◆ AUFGABEN ◆
1. Schreibe aus dem Text zu „Flying Falls“ die Stelle von „In langen, ruhigen“ bis einschließlich „Spuren der Energie-Ausschöpfung.“ wortgetreu ab.
2. Fasse bitte den Text zu „Flying Falls“ in zwei Sätzen zusammen.
3. Führe den Text zu „Flying Falls“ im Anschluss an seinen letzten Satz weiter.

◆ TEXTAUSZUG ◆

#16
FLYING FALLS

HD-Video, 23', Loop, 2012

9 Sequenzen zur Erhabenheit und Fragilität der isländischen Natur

In langen, ruhigen Kameraeinstellungen sind scheinbar endlos schwebende Szenarien zu sehen, die teilweise natürliche Veränderungen zeigen, teilweise Spuren der Energie-Ausschöpfung.

Bildverzeichnis

Tiefbohrungsprojekt IDDP-1, Aushubstelle bei Krafla, Mývatn



Krafla ist ein Vulkansystem von ca. 100km Länge im Norden Islands, die Bohrung befindet sich zwischen Leirhnjúkur and dem Víti Krater inmitten der aktiven Geothermalregion. Ziel war es, 4500m in die Tiefe zu bohren, um Energie und Chemikalien aus einem Hochdruck-Hydrothermalsystem zu gewinnen. In 2008 begannen die Arbeiten, 2009 stieß man in ca. 2100m auf Magma. Das Konsortium bestehend aus den Firmen Landsvirkjun, Orkuveita Reykjavíkur, HS Orka, Orkustofnun, Alcoa und Statoil brach das Tiefbohrungsprojekt an dieser Stelle ab. Der momentan entweichende Dampf aus diesem heißesten Bohrloch der Welt hat eine Temperatur von 330°C bei 140 bar Druck.

◆ BEREITGESTELLTE ANGABEN ◆
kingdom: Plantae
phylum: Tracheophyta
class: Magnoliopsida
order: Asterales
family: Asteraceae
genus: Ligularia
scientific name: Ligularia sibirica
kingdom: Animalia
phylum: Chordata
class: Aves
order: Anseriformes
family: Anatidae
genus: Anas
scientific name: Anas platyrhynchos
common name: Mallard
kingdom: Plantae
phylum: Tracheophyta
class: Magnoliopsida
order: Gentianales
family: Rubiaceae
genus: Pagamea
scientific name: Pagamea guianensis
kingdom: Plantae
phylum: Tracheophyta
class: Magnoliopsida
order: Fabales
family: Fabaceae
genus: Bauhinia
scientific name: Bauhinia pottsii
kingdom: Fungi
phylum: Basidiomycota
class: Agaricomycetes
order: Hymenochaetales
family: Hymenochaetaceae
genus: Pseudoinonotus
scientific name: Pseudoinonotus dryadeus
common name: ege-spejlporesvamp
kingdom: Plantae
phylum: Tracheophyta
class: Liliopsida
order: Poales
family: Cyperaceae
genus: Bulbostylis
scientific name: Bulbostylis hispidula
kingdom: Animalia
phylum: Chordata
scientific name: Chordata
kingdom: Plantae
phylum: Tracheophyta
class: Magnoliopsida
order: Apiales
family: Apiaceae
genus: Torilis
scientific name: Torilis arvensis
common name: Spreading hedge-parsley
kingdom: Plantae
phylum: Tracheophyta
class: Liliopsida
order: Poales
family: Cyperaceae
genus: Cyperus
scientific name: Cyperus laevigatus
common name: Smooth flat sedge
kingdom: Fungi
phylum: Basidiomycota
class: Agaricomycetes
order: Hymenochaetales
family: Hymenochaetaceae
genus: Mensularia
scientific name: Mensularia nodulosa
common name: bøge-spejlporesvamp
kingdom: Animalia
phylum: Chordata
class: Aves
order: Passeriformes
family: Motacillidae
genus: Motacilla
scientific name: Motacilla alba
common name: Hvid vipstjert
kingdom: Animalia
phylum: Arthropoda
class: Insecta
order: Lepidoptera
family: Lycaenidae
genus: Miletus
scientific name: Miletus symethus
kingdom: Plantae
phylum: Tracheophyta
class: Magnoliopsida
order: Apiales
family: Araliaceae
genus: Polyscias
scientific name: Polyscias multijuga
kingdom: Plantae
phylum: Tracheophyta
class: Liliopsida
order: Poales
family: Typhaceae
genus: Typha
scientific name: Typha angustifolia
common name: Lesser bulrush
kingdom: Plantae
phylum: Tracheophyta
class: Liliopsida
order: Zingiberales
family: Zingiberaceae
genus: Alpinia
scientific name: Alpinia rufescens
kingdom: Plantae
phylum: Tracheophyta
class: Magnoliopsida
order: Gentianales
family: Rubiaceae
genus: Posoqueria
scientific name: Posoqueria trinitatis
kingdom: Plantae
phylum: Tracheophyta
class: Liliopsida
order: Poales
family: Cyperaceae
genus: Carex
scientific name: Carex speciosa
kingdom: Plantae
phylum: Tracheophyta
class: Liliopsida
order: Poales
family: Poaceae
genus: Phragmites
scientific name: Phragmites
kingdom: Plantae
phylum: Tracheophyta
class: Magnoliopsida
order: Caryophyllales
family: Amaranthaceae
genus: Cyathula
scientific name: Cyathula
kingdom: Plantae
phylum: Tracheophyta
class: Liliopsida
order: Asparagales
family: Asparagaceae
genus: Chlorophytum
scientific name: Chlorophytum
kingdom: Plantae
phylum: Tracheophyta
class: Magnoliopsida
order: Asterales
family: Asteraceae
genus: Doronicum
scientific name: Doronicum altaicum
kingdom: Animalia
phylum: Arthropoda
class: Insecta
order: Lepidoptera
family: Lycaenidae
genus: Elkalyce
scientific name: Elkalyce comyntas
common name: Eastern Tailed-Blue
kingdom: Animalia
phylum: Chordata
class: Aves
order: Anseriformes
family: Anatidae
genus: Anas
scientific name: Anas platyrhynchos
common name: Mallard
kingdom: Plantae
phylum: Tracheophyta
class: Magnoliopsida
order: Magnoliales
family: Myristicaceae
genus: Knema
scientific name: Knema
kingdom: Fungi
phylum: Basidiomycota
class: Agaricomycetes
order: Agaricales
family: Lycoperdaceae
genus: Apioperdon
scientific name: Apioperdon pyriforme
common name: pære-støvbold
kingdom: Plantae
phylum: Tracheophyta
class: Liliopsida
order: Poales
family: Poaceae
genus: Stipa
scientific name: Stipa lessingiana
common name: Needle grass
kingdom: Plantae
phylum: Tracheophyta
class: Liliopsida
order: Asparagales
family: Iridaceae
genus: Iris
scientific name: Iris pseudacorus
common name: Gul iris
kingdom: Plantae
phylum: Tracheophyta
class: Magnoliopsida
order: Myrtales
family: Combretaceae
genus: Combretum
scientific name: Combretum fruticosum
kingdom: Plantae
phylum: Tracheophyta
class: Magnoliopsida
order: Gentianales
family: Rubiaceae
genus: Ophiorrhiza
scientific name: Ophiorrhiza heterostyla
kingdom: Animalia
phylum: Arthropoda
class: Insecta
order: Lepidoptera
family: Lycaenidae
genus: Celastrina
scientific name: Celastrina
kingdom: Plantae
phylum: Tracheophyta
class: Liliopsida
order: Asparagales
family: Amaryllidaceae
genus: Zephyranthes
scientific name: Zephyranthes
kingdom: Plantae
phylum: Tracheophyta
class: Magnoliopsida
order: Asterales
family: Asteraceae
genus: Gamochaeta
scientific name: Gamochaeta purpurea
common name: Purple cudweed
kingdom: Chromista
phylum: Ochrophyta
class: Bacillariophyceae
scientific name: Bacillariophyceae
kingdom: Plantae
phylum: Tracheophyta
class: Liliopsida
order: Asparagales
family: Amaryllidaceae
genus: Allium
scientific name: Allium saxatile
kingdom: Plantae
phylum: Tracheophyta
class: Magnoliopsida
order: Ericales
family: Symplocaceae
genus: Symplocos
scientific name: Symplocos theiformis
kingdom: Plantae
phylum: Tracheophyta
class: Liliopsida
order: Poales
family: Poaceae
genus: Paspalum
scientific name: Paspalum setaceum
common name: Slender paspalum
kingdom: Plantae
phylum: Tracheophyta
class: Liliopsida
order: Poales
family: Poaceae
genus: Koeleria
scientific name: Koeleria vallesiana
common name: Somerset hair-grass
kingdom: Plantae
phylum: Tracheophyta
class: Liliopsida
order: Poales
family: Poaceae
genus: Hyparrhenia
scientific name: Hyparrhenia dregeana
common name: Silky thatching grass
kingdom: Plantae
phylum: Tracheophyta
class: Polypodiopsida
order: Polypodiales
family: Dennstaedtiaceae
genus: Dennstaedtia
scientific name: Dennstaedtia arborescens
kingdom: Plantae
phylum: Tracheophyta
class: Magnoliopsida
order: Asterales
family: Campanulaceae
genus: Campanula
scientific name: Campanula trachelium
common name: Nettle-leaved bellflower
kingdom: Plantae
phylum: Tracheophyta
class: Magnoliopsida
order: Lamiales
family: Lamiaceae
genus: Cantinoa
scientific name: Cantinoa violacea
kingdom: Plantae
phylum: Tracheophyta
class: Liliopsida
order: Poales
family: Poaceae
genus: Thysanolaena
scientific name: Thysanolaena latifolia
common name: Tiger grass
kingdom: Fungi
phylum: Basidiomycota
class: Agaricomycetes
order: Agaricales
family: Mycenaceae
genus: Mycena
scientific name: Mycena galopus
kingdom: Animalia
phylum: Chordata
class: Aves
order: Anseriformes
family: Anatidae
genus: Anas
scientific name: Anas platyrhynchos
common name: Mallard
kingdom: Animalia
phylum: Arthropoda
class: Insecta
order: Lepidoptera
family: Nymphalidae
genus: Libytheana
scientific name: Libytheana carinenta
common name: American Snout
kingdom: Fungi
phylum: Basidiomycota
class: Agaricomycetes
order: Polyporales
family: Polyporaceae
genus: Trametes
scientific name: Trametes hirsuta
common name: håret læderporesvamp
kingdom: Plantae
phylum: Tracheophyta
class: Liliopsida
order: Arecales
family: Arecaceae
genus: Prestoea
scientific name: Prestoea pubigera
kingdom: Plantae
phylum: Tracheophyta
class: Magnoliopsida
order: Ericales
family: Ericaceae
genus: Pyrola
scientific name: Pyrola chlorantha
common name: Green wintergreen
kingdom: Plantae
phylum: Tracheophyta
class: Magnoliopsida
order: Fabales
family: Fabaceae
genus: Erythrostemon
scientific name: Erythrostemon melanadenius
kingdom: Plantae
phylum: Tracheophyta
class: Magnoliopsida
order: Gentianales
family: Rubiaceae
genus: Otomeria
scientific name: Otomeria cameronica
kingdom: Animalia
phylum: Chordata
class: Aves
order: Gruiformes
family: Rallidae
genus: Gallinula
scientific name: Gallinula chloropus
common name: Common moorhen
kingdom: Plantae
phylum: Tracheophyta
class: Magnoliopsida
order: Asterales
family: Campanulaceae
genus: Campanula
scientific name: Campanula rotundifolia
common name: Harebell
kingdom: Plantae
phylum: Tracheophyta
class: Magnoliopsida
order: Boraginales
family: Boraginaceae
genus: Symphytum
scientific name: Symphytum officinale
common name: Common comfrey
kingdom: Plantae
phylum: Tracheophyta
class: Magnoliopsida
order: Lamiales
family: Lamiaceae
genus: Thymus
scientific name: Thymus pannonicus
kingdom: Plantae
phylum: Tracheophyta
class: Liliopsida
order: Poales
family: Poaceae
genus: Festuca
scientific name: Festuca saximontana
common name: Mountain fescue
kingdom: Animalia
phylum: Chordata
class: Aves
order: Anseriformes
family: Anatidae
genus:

◆ ANTWORTEN PRO AUFGABE ◆
1.
In langen, ruhigen Kameraeinstellungen sind scheinbar endlos schwebende Szenarien zu sehen, die teilweise natürliche Veränderungen zeigen, teilweise Spuren der Energie-Ausschöpfung.

2. „Flying Falls“ ist eine 23-minütige HD-Videoarbeit im Loop aus dem Jahr 2012, die in neun Sequenzen und langen, ruhigen Kameraeinstellungen die Erhabenheit und Fragilität der isländischen Natur zeigt, teils mit natürlichen Veränderungen, teils mit Spuren der Energie-Ausschöpfung. Im Bildverzeichnis steht die Aushubstelle des Tiefbohrungsprojekts IDDP-1 bei Krafla, wo man 2009 in etwa 2100 m Tiefe auf Magma stieß und das Konsortium die Bohrung an dieser Stelle abbrach.

3.
Gunnuhver und Geothermalkraftwerk Suðurnes



Gunnuhver ist ein Hochtemperaturgebiet auf der Halbinsel Reykjanes. Die Temperaturen unter den Quellen betragen über 300° C. Es entstand 1967 durch Erdbeben und damit verbundene Krustenbewegungen. Die Energie des Vulkansystems wird in einem Geothermalkraftwerk, dem Suðurnes-Kraftwerk, genutzt. Durch die Bohrtätigkeiten für das Geothermalkraftwerk steigerte sich die Aktivität der Fumarolen (vulkanische Dampfaustrittsstellen) enorm. Der Vulkan ist ab 2006 aktiver geworden, zudem gab es Explosionen in der Quelle, die das Gebiet unbetretbar machten.

Jökulsá á Brú



Ein Gletscherfluss im Osten Islands, ursprünglich der „schmutzigste Fluss Islands“, der in einer Stunde etwa 120 Tonnen Gestein und Geröll in Richtung Nordatlantik transportierte.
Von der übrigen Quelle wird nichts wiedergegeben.